African consumers are ‘optimistic and pragmatic’

Generally, African consumers feel optimistic about the future. This is according to Boston Consulting Group’s (BSG’s) 2013 Africa Consumer Sentiment Survey, which found that almost 90% of African surveyed said they are positive about the future. This is well above the global average of 54%.

Despite this optimism, however, many also feel at risk: 43% of African consumers either believe that they are in financial trouble or do not feel financially secure, compared with just 13% of consumers in India and 12% in China. As a result, many Africans are saving for an “unexpected future” – building financial cushions to have cash available for events that they can neither control nor plan for. From 32%-59% of respondents said they’re putting aside money in case of an emergency – a top reason for saving in other parts of the world as well.

In many African countries, savings as a percentage of monthly income are comparable with those in developing economies such as Brazil, China and India, although savings rates vary across Africa and were less pronounced in North Africa. Moreover, fewer Africans are saving to purchase a home, car or other big-ticket item compared with consumers in other developing economies.

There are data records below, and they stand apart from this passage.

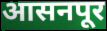
आसनपूर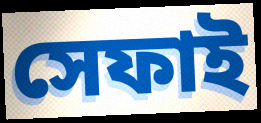
সেফাইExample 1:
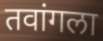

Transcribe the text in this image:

तवांगला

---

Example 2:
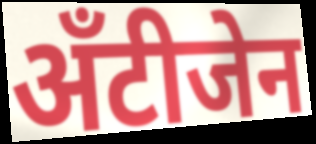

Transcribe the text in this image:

अँटीजेन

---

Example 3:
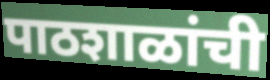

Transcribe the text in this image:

पाठशाळांची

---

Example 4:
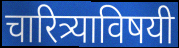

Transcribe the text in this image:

चारित्र्याविषयी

Examining each African nation individually, striking differences emerged. At the time of the survey, consumers in Egypt were the least bullish on the future, with only 66% feeling somewhat or very optimistic. They also reported the lowest savings rates, which is not surprising given the extreme uncertainty during the civil unrest in 2013, when many people were likely spending to acquire basic necessities rather than saving. Meanwhile, more than 70% of consumers in Angola reported some degree of financial insecurity, despite savings rates that are higher than average. Ghana had the highest savings rate, with 81% of respondents claiming that they save more than 5% of their income.

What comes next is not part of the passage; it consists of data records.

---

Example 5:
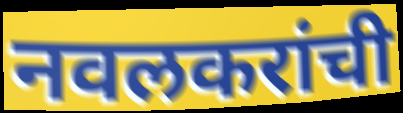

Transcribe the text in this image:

नवलकरांचीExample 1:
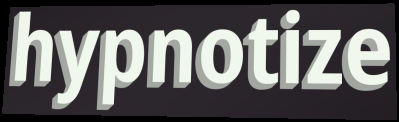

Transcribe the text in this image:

hypnotize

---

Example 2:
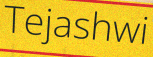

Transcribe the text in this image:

Tejashwi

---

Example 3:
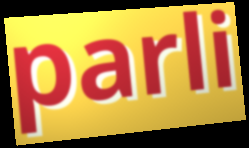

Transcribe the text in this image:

parli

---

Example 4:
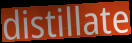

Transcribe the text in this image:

distillate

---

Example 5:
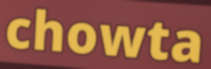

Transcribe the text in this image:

chowtaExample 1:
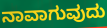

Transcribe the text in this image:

ನಾವಾಗುವುದು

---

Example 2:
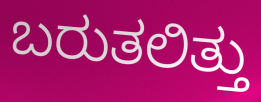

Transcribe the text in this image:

ಬರುತಲಿತ್ತು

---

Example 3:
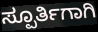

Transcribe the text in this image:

ಸ್ಪೂರ್ತಿಗಾಗಿ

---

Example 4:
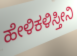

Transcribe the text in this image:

ಹೇಳಿಕಳಿಸ್ತೀನಿ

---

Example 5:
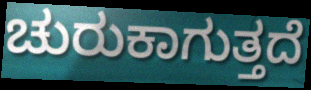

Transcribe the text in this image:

ಚುರುಕಾಗುತ್ತದೆ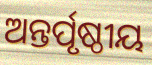
ଅନ୍ତର୍ପୃଷ୍ଠୀୟ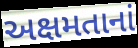
અક્ષમતાનાં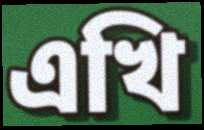
এখি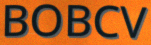
BOBCV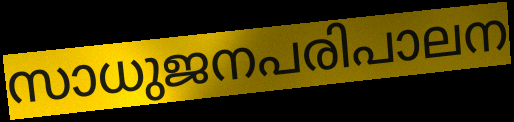
സാധുജനപരിപാലന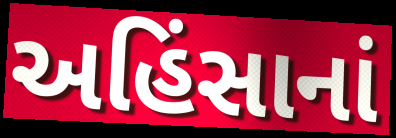
અહિંસાનાં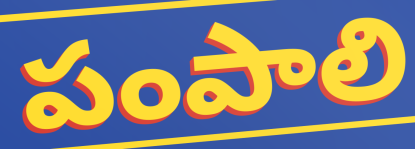
పంపాలిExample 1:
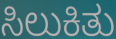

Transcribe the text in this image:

ಸಿಲುಕಿತು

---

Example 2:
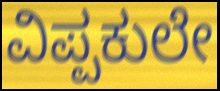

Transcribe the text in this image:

ವಿಪ್ಪಕುಲೇ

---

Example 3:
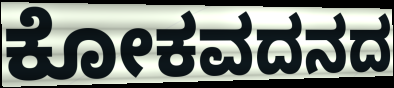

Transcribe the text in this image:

ಕೋಕವದನದ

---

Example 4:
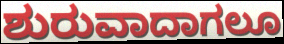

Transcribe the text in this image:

ಶುರುವಾದಾಗಲೂ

Although they’re putting money aside for a rainy day, African consumers are also eager to spend. Quite simply, buying makes them happy. More than 80% of the people interviewed said the ability to buy new things brings them happiness, compared with slightly more than 70% in other developing nations – such as Brazil, China, and India – and less than 60% in developed countries.

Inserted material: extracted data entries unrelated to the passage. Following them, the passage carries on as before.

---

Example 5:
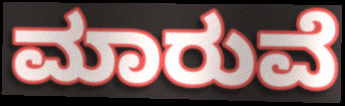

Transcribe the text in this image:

ಮಾರುವೆ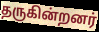
தருகின்றனர்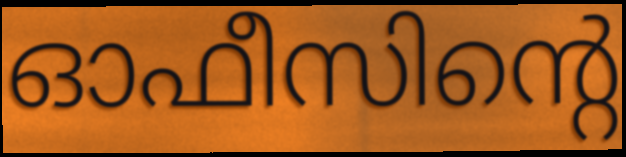
ഓഫീസിന്റെ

According to the survey, 60%-90% of consumers in each of the eight African countries visited expressed a strong desire to buy more things every year – again higher than the averages in Brazil, China, and India, and twice the percentage of consumers in developed nations. Like consumers in other developing countries, Africans are beginning to embrace consumerism, with 65% agreeing that the desire and ability to buy products move the economy and culture forward. In contrast, only 30% of African consumers said they already have enough things – a much lower percentage than in other developed and developing nations. This suggests a pent-up demand for new products and services.

The demand for durable goods

It’s not surprising, then, that the majority of respondents in Africa said they intend to spend more over the next 12 months, and those expenditures are planned mostly for durable goods such as apparel, cars, and consumer electronics rather than on perishable food and grocery items. The people interviewed plan to spend more on clothing, cars, baby and toddler products, and mobile electronics, and to reduce their spending on restaurant and take-out meals, chocolates and candy, and alcoholic beverages.

Variations across countries are striking. Angola is the only nation where more consumers plan to decrease rather than increase their total spending. There, consumers are planning to spend less across all categories except clothing, with the majority cutting back on healthcare, chocolates and candy, and snack foods. In contrast, South Africa has the highest number of consumers planning to increase their total spending in all categories – although the increase is greater for durable, non-grocery items and lesser for breakfast foods, packaged food, and beer. Consumers plan to spend more on healthcare over the next year in Algeria, Egypt, Kenya, and South Africa but less in Angola and Ghana.

The increasing number of middle-class consumers is well documented. But often overlooked are the low-income and bottom-of-the-pyramid consumers who also shop and are already buying and willing to trade up for international brands. In fact, the total number of consumers who are likely to buy any given product may be larger than many companies believe.

Taken together, these findings bode well for companies targeting African markets. According to BSG’s research, highly optimistic consumers are more likely to spend, although consumers in Angola and Egypt may be less open to making discretionary purchases. Overall, however, the market for new products and services in specific African nations appears especially attractive as new consumer classes emerge.